WORK TO BE COMPLETED: After finding the line with "Rendered at 1275 by 1650 pixels." in the entries below, retype exactly each line from there through the line with "Document page, 1275x1650 pixels.", including that final line.

DATA SUPPLIED:
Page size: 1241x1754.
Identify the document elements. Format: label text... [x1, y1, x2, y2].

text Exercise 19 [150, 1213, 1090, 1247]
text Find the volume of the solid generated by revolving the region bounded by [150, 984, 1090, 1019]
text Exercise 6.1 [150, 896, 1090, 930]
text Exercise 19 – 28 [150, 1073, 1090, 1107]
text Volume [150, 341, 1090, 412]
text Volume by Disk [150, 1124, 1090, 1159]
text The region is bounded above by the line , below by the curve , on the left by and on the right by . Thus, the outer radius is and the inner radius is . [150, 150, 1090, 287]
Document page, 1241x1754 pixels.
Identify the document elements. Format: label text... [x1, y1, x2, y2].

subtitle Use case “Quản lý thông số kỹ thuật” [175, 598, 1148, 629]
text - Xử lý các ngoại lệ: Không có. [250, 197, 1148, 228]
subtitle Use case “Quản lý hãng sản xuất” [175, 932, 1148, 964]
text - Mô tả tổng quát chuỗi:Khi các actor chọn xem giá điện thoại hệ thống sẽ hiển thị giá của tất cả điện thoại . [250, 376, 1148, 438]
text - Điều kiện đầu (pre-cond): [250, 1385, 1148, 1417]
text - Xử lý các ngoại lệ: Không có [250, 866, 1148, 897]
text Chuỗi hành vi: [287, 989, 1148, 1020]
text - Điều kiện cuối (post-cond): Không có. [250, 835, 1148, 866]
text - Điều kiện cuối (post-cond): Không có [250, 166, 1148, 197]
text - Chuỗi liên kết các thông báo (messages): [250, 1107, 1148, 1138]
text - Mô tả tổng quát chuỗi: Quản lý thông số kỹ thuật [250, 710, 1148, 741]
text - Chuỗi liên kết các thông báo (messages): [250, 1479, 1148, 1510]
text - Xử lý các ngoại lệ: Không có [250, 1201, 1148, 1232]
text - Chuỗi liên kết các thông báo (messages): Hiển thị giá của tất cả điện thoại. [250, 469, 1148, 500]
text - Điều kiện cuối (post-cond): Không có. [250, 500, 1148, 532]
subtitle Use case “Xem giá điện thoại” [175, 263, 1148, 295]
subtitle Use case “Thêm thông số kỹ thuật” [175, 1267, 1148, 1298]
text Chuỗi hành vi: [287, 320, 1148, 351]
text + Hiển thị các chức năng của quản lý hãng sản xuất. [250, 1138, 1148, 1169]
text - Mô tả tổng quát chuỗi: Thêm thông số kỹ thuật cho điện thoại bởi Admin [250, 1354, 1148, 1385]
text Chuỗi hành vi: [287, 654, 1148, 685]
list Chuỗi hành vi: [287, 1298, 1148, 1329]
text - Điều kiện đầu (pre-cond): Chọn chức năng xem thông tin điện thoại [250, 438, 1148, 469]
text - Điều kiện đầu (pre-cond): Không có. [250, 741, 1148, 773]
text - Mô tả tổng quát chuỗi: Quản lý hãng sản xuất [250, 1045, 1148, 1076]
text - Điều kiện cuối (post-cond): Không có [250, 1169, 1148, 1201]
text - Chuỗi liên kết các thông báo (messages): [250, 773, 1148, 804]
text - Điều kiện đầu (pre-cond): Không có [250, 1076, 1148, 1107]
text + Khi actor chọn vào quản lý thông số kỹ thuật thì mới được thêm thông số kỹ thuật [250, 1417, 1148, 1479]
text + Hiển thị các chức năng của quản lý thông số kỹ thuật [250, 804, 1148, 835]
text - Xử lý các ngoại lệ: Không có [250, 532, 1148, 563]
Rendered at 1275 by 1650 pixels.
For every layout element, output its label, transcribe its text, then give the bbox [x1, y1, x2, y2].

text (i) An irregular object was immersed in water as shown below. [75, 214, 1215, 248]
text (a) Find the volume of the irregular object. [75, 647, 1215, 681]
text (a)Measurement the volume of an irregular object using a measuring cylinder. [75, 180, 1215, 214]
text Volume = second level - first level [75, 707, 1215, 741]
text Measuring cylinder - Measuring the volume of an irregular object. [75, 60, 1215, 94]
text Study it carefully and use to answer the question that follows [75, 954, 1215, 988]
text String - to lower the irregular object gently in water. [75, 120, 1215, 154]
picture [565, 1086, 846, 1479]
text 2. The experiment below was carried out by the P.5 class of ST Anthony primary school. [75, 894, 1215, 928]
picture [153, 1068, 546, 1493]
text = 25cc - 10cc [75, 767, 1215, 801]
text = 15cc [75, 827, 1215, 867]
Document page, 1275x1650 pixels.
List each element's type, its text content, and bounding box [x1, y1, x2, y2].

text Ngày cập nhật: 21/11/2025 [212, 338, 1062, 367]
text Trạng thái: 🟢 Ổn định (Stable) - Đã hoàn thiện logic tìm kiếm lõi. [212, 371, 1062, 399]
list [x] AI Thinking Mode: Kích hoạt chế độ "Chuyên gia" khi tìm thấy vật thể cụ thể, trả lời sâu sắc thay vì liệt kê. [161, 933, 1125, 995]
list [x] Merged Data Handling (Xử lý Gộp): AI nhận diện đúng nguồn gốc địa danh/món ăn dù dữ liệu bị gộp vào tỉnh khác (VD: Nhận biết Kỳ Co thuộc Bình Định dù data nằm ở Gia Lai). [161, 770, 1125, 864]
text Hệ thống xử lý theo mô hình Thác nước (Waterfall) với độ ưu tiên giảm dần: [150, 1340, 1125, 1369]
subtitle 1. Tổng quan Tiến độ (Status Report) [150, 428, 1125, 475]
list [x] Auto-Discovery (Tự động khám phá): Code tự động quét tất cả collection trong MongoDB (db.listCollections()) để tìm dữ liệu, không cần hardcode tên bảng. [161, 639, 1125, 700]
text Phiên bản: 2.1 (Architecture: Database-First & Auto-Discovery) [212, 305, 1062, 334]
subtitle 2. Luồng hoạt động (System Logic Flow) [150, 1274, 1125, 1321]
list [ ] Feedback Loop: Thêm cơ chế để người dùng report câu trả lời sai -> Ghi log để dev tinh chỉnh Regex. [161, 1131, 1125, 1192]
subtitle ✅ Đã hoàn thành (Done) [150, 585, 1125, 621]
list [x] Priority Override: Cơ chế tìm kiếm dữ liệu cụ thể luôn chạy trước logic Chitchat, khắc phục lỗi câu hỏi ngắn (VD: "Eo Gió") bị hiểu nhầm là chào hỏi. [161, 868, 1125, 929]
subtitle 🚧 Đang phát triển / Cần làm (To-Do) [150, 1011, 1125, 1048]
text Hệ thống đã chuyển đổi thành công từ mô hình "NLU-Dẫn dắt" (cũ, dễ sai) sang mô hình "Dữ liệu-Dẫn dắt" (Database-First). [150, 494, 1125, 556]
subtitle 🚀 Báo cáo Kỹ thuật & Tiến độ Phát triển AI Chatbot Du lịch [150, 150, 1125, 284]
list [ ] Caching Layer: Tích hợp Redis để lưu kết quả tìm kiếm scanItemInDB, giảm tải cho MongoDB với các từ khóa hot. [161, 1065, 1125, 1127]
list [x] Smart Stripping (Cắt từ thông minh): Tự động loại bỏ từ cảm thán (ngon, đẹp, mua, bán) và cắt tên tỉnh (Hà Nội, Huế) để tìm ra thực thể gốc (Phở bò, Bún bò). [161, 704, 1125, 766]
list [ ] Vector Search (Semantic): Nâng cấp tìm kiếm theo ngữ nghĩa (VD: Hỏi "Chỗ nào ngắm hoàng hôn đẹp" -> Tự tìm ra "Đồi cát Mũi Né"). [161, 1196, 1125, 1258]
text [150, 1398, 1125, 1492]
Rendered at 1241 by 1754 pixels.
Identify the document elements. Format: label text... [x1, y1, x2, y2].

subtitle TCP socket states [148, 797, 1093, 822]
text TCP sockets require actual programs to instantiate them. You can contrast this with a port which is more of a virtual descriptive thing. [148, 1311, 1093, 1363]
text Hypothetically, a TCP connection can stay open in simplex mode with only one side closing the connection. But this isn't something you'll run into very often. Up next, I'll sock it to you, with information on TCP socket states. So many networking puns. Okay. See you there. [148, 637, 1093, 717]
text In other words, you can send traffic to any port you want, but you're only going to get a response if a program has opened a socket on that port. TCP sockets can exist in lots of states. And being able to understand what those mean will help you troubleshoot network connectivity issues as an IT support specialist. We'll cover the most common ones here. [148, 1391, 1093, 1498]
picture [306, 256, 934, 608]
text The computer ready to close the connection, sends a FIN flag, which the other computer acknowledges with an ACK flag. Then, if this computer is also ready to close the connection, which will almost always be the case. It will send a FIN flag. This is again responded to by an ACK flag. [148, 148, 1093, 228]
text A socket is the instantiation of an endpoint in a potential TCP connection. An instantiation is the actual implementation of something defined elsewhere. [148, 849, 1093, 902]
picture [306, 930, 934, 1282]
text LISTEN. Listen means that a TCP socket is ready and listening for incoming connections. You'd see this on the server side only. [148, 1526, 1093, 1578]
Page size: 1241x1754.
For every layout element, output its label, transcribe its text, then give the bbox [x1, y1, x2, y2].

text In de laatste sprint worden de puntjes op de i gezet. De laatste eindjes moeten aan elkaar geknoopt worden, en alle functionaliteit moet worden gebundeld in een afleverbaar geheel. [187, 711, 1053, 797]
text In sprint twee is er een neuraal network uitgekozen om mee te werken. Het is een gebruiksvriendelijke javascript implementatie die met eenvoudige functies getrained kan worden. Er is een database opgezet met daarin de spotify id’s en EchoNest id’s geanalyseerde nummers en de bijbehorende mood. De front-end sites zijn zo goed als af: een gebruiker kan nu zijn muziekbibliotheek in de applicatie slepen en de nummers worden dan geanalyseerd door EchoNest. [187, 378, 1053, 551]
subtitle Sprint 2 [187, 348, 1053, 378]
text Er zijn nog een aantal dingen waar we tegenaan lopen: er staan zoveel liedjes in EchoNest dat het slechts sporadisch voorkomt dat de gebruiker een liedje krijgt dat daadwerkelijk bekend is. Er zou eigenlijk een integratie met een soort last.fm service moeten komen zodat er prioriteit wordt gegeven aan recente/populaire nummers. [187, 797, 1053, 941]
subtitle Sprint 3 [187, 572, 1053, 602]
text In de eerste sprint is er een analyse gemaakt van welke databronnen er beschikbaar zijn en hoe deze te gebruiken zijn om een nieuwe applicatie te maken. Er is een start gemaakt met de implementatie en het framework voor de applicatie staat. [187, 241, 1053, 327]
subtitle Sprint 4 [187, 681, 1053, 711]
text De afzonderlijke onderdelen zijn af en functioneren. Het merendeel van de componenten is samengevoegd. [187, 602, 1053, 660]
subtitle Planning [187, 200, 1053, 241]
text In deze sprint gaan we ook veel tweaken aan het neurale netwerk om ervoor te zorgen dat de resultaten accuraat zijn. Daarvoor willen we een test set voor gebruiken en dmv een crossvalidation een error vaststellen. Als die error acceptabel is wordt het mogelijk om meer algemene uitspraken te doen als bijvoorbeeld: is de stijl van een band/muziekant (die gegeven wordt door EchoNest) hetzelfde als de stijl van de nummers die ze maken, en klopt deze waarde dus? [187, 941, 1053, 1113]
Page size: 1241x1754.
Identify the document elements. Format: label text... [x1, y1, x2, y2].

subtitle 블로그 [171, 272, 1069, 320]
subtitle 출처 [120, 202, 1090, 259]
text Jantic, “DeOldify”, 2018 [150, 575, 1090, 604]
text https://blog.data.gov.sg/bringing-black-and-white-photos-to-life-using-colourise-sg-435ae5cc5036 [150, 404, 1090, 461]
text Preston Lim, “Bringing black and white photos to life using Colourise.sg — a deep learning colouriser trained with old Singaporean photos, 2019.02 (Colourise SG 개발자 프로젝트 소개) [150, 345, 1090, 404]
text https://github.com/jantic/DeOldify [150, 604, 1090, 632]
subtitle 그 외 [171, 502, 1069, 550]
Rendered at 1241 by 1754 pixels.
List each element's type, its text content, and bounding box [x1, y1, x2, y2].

EXPECTED OUTPUT:
Rendered at 1275 by 1650 pixels.
For every layout element, output its label, transcribe its text, then give the bbox [x1, y1, x2, y2].

text (i) An irregular object was immersed in water as shown below. [75, 214, 1215, 248]
text (a) Find the volume of the irregular object. [75, 647, 1215, 681]
text (a)Measurement the volume of an irregular object using a measuring cylinder. [75, 180, 1215, 214]
text Volume = second level - first level [75, 707, 1215, 741]
text Measuring cylinder - Measuring the volume of an irregular object. [75, 60, 1215, 94]
text Study it carefully and use to answer the question that follows [75, 954, 1215, 988]
text String - to lower the irregular object gently in water. [75, 120, 1215, 154]
picture [565, 1086, 846, 1479]
text 2. The experiment below was carried out by the P.5 class of ST Anthony primary school. [75, 894, 1215, 928]
picture [153, 1068, 546, 1493]
text = 25cc - 10cc [75, 767, 1215, 801]
text = 15cc [75, 827, 1215, 867]
Document page, 1275x1650 pixels.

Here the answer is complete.